One impediment to comparing microarray data across array platforms, indeed, is a lack of calibration standards for different scanners. Clondiag Chip Technologies, a startup company from Jena, Germany, has developed a chip, called FluorIS, that could become such a standard. The chip has features of defined shape, size, and fluorescence intensity.
But what to do with a list of hits from one or several microarray experiments? John Weinstein, a senior research investigator at the National Cancer Institute, provided a possible answer: GEEVS, short for Genome Exploration and Visualization System, a program package he and his colleagues at the NCI’s Genomics and Bioinformatics group developed to help integrate information from various databases, including gene expression. Among the tools already available to researchers are MedMiner for searching and organizing the biomedical literature, LeadMiner for correlating chemical structures with microarray expression data (described in the August 2002 issue of The Pharmacogenomics Journal), and MatchMiner for identifying gene names correctly.
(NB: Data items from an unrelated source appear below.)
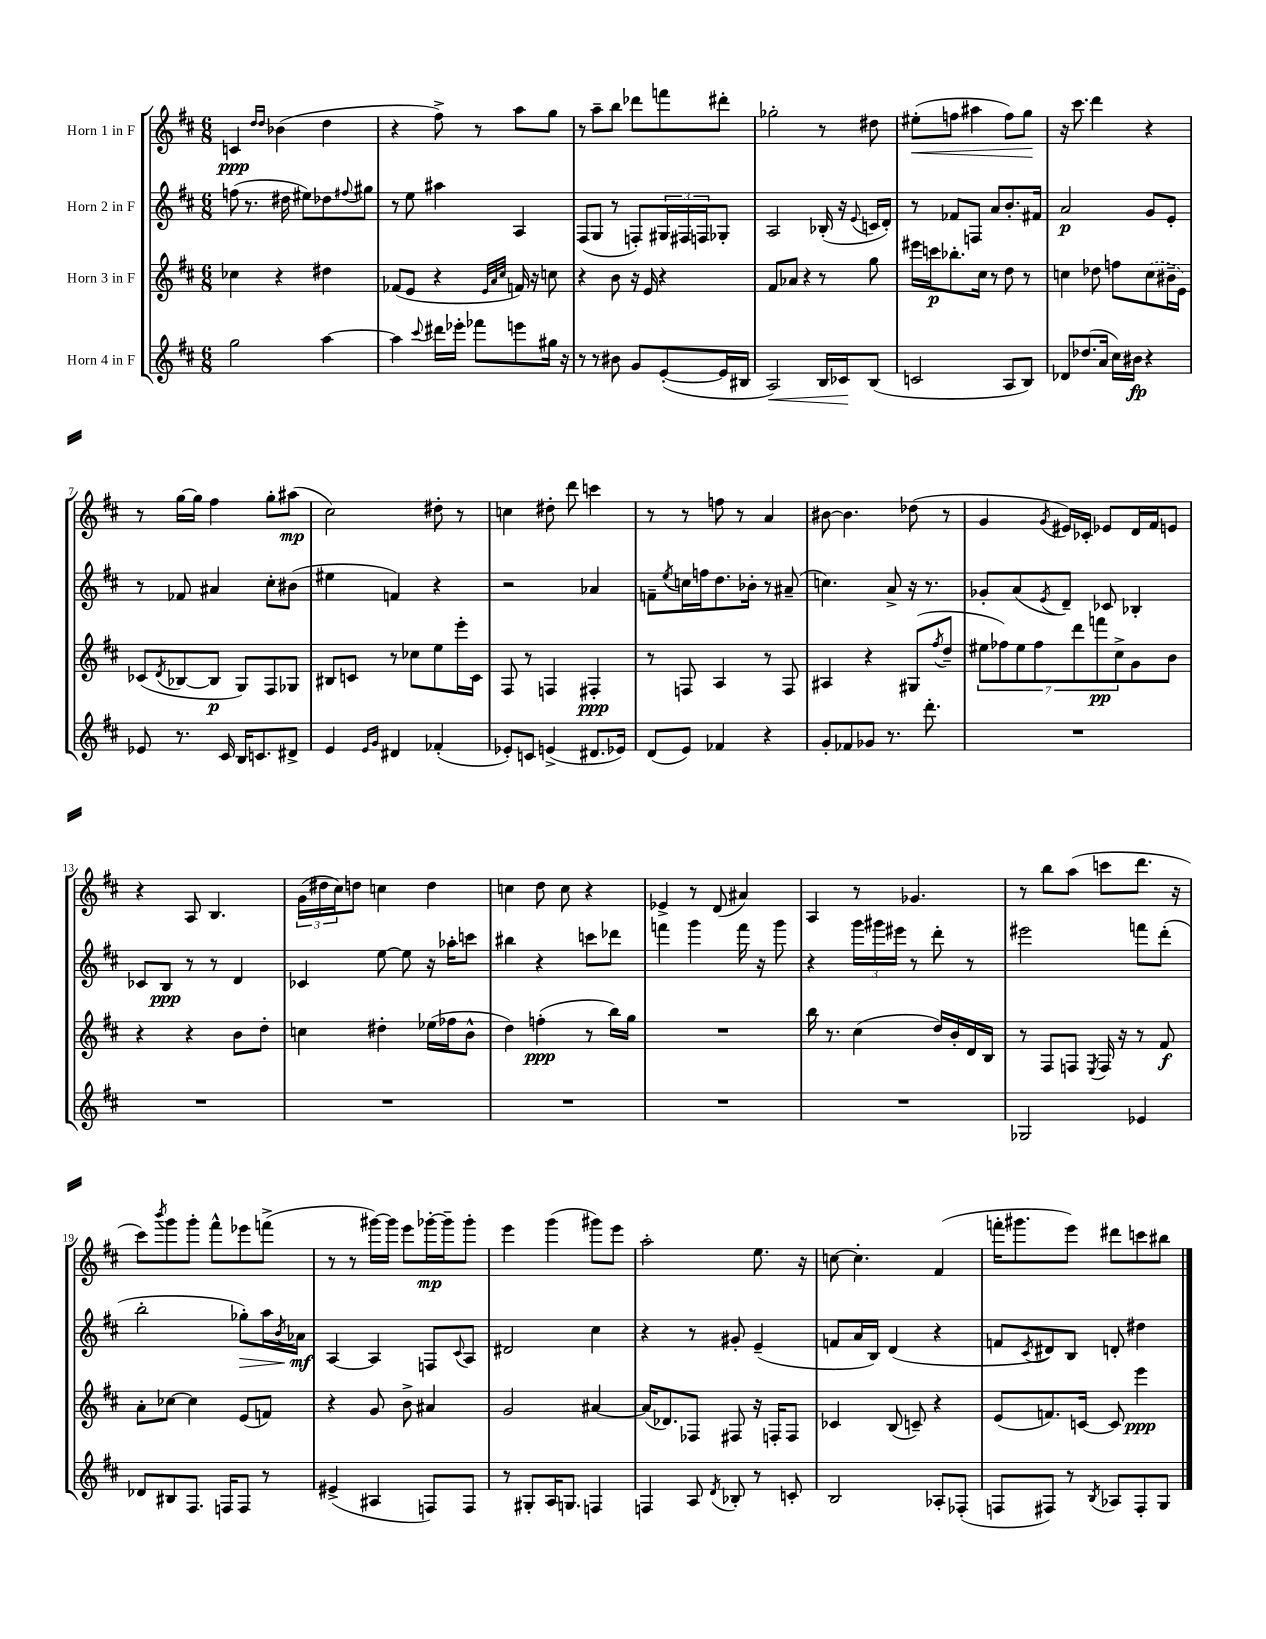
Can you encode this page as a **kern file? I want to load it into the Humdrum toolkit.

**kern	**kern	**kern	**kern
*staff4	*staff3	*staff2	*staff1
*clefG2	*clefG2	*clefG2	*clefG2
*k[f#c#]	*k[f#c#]	*k[f#c#]	*k[f#c#]
*M6/8	*M6/8	*M6/8	*M6/8
2gg\	4cc-\	(8ff\	4c/
.	.	8.r	.
.	.	.	16qqdd/LL
.	.	.	16qqdd/JJ
.	4r	.	(4b-\
.	.	16dd#\	.
.	.	8ee#\L)	.
[4aa\	4dd#\	8dd-\	4dd\
.	.	8qqff#/	.
.	.	8gg#\J	.
=	=	=	=
4aa\]	(8f-/L	8r	4r
.	8e/J	8ee\	.
8qqccc#/	.	.	.
16ddd#\LL	4r	4aa#\	8ff#^\)
16eee-'\JJ	.	.	.
8fff-\L	.	.	8r
.	32qqe/LLL	.	.
.	32qqa/	.	.
.	32qqcc#/JJJ	.	.
8eee\	16f/)	4A/	8aa\L
.	16r	.	.
16gg#\Jk	8cc\	.	8gg\J
16r	.	.	.
=	=	=	=
8r	4r	(8F#/L	8r
8r	.	8G/J	8aa~\L
8b#\	8b\	8r	8bb\J
8g/L	16r	8F'/L)	8ddd-\L
.	16e/	.	.
([8e'/	4r	24G#/L	8fff\
.	.	24F#/	.
.	.	24F/J	.
16e/]L	.	8G-'/J	8ddd#'\J
16B#/JJ	.	.	.
=	=	=	=
2A/)	8f#/L	2A/	2gg-'\
.	8a-/J	.	.
.	4r	.	.
16B/LL	8r	(16B-'/	8r
16c-/J	.	16r	.
.	.	8qqe/	.
(8B/J	8gg\	16c/LL	8dd#\
.	.	16d'/JJ)	.
=	=	=	=
2c/	16eee#\LL	8r	(8ee#'\L
.	16ccc\J	.	.
.	8.bb-'\	8f-/L	8ff\J
.	.	8F/J	4aa#\
.	16cc#\Jk	.	.
.	8r	8a/L	.
8A/L	8dd\	8.b'/	8ff\L)
8B/J)	8r	.	8gg\J
.	.	16f#/Jk	.
=	=	=	=
8d-/L	4cc\	2a/	16r
.	.	.	8.ccc#\
(8.dd-/	.	.	.
.	8dd-\	.	4ddd\
16a/Jk	.	.	.
16cc#\LL)	8ff\L	.	.
16b#\JJ	.	.	.
4r	(8cc\	8g/L	4r
.	16b#~\L	8e'/J	.
.	16e\JJ)	.	.
=	=	=	=
8e-/	(8c-/L	8r	8r
.	8qd/	.	.
8.r	[8B-/	8f-/	[16gg\LL
.	.	.	16gg\]JJ
.	8B-/]J	4a#/	4ff#\
16c#/	.	.	.
16B/LK	8G/L)	.	.
8.c/	.	.	.
.	8F#/	8cc#'\L	8gg'\L
8d#^/J	8G-/J	(8b#\J	(8aa#\J
=	=	=	=
4e/	8B#/L	4ee#\	2cc#\)
.	8c/J	.	.
16qqe/LL	.	.	.
16qqg/JJ	.	.	.
4d#/	8r	4f/)	.
.	8cc-\L	.	.
(4f-'/	8ee\	4r	8dd#'\
.	16eee'\L	.	8r
.	16c\JJ	.	.
=	=	=	=
8e-'/L)	8F#/	2r	4cc\
8c/J	8r	.	.
(4e^/	4F/	.	8dd#'\
.	.	.	8ddd\
8.d#/L	4F#'/	4a-/	4ccc\
16e-/Jk)	.	.	.
=	=	=	=
(8d/L	8r	8f~\L	8r
.	.	8qee/	.
8e/J)	8F/	16cc\L	8r
.	.	16ff\J	.
4f-/	4A/	8.dd\	8ff\
.	.	.	8r
.	.	16b-'\Jk	.
4r	8r	8r	4a/
.	8F/	(8a#~/	.
=	=	=	=
8g'/L	4A#/	4.cc\)	[8b#\
8f-/	.	.	4.b#\]
8g-/J	4r	.	.
8.r	.	8a^/	.
.	(8G#/L	16r	(8dd-\
8.ddd'\	.	8.r	.
.	8qff#/	.	.
.	8dd~/J	.	8r
=	=	=	=
2.r	14ee#\L	8g-'/L	4g/
.	14ff-\)	.	.
.	.	(8a/	.
.	14ee#\	.	.
.	14ff-\	.	.
.	.	8qe/	8qg/
.	.	8d~/J)	16e#/LL)
.	14ddd\	.	.
.	.	.	16c-'/JJ
.	14fff\	.	.
.	.	8c-/	8e-/L
.	14cc#^\	.	.
.	8g\	4B-'/	16d/L
.	.	.	16f#/J
.	8b\J	.	8e/J
=	=	=	=
2.r	4r	8c-/L	4r
.	.	8B/J	.
.	4r	8r	8A/
.	.	8r	4.B/
.	8b\L	4d/	.
.	8dd'\J	.	.
=	=	=	=
2.r	4cc\	4c-/	(24g\LL
.	.	.	24dd#\
.	.	.	24cc#\J)
.	.	.	8dd\J
.	4dd#'\	[8ee\	4cc\
.	.	8ee\]	.
.	(16ee-\LL	16r	4dd\
.	16ff-\J	16aa-'\LK	.
.	8b^^\J	8ccc\J	.
=	=	=	=
2.r	4dd\)	4bb#\	4cc\
.	(4ff'\	4r	8dd\
.	.	.	8cc\
.	8r	8ccc\L	4r
.	16bb\LL)	8ddd-\J	.
.	16gg\JJ	.	.
=	=	=	=
2.r	2.r	4fff\	4e-^/
.	.	4ggg\	8r
.	.	.	(8d/
.	.	16fff\	4a#/)
.	.	16r	.
.	.	8ggg\	.
=	=	=	=
2.r	16bb\	4r	4A/
.	8.r	.	.
.	(4cc#\	24ggg\LL	8r
.	.	24ggg#\	.
.	.	24eee#\JJ	.
.	.	8r	4.g-/
.	16dd/LL)	8ddd'\	.
.	16b'/	.	.
.	16d/	8r	.
.	16B/JJ	.	.
=	=	=	=
2G-/	8r	2eee#\	8r
.	8F#/L	.	8bb\L
.	8F/J	.	(8aa\J
.	8qE/	.	.
.	16F/	.	8ccc\L
.	16r	.	.
4e-/	8r	8fff\L	8.ddd\J
.	8f#/	(8ddd'\J	.
.	.	.	16r
=	=	=	=
8d-/L	8a'\L	2bb'\	8ccc#\L)
.	.	.	8qbbb/
8B#/	[8cc-\J	.	8ggg\
8.F#/J	4cc-\]	.	8ggg'\J
.	.	.	8fff#^^\L
16F/LK	.	.	.
8F/J	(8e/L	8gg-'\L)	8eee-\
8r	8f/J)	16aa\L	(8fff^\J
.	.	8qb/	.
.	.	16a-\JJ	.
=	=	=	=
(4e#^/	4r	[4A/	8r
.	.	.	8r
4A#/	8g/	4A/]	[16ggg#\LL)
.	.	.	16ggg#\]JJ
.	8b^\	.	8eee\L
8F/L)	4a#/	8F/L	[16ggg-'\L
.	.	.	16ggg-~\]J
.	.	8qqc#/	.
8F/J	.	8A/J	8ggg-'\J
=	=	=	=
8r	2g/	2d#/	4eee\
8G#'/L	.	.	.
16A/K	.	.	(4ggg\
8.G/J	.	.	.
4F/	[4a#/	4cc#\	8ggg#\L)
.	.	.	8eee\J
=	=	=	=
4F/	(16a#/]LK	4r	2aa'\
.	8.d-/)	.	.
8A/	8F-/J	8r	.
8qd/	.	.	.
8B-'/	8F#/	8g#'/	.
8r	16r	(4e~/	8.ee\
.	16F'/LK	.	.
8c'/	8F/J	.	.
.	.	.	16r
=	=	=	=
2B/	4c-/	8f/L	[8cc\
.	.	16a/L	4.cc'\]
.	.	16B/JJ)	.
.	(8B/	(4d/	.
.	8c~/)	.	.
8A-'/L	4r	4r	(4f#/
(8F-'/J	.	.	.
=	=	=	=
8F/L	(8e/L	8f/L	16fff'\LK
.	.	.	8.ggg#\
.	.	8qc#/	.
8F#/J)	8.f/)	8d#/)	.
8r	.	8B/J	8eee\J)
.	[16c/Jk	.	.
8qB/	.	.	.
8A-/L	8c/]	8d'/	8ddd#\L
8F#'/	4eee\	4dd#\	8ccc\
8G/J	.	.	8bb#\J
==	==	==	==
*-	*-	*-	*-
A new tool, GoMiner, for discovering and visualizing molecular interactions, will likely be available this week at http://discover.nci.nih.gov, Weinstein said.
Take Tthe Onto-Express
Onto-Express, presented by Sorin Draghici, director of the Intelligent Systems and Bioinformatics Laboratory at Wayne State University, is another tool that helps make sense of gene hits. Onto-Express accepts lists of genes found to be differentially regulated and finds the biological pathways in which they are involved. However, as Draghici pointed out, the significance of a certain functional group depends on the representation of that function on the array. In order to allow the user to distinguish between real and random phenomena, Onto-Express calculates confidence parameters for each functional category. The software is freely available at http://vortex.cs.wayne.edu/projects.html. Moreover, the site provides tools for the design of custom microarrays based on gene functions (Onto-Design) and for the selection of the most suitable commercial microarrays for a given experiment (Onto-Select).
Finally, Ugis Sarkans from Alvis Brazma's group at the European Bioinformatics Institute provided an update on microarray standards and ArrayExpress, EBI’s public repository for microarray data. So far, the database contains about ten data sets, he said, but several more are currently being prepared to be added. An updated version of MAGE, the object model developed for the exchange of gene expression data, will be presented at a meeting of the Object Management Group in Helsinki at the end of this month, he said, and MAGE may become a “stable specification.” At ArrayExpress, curation tools for managing and developing ontologies, tracking submissions, assigning accession numbers, and other purposes, are currently under development in preparation for increased data traffic.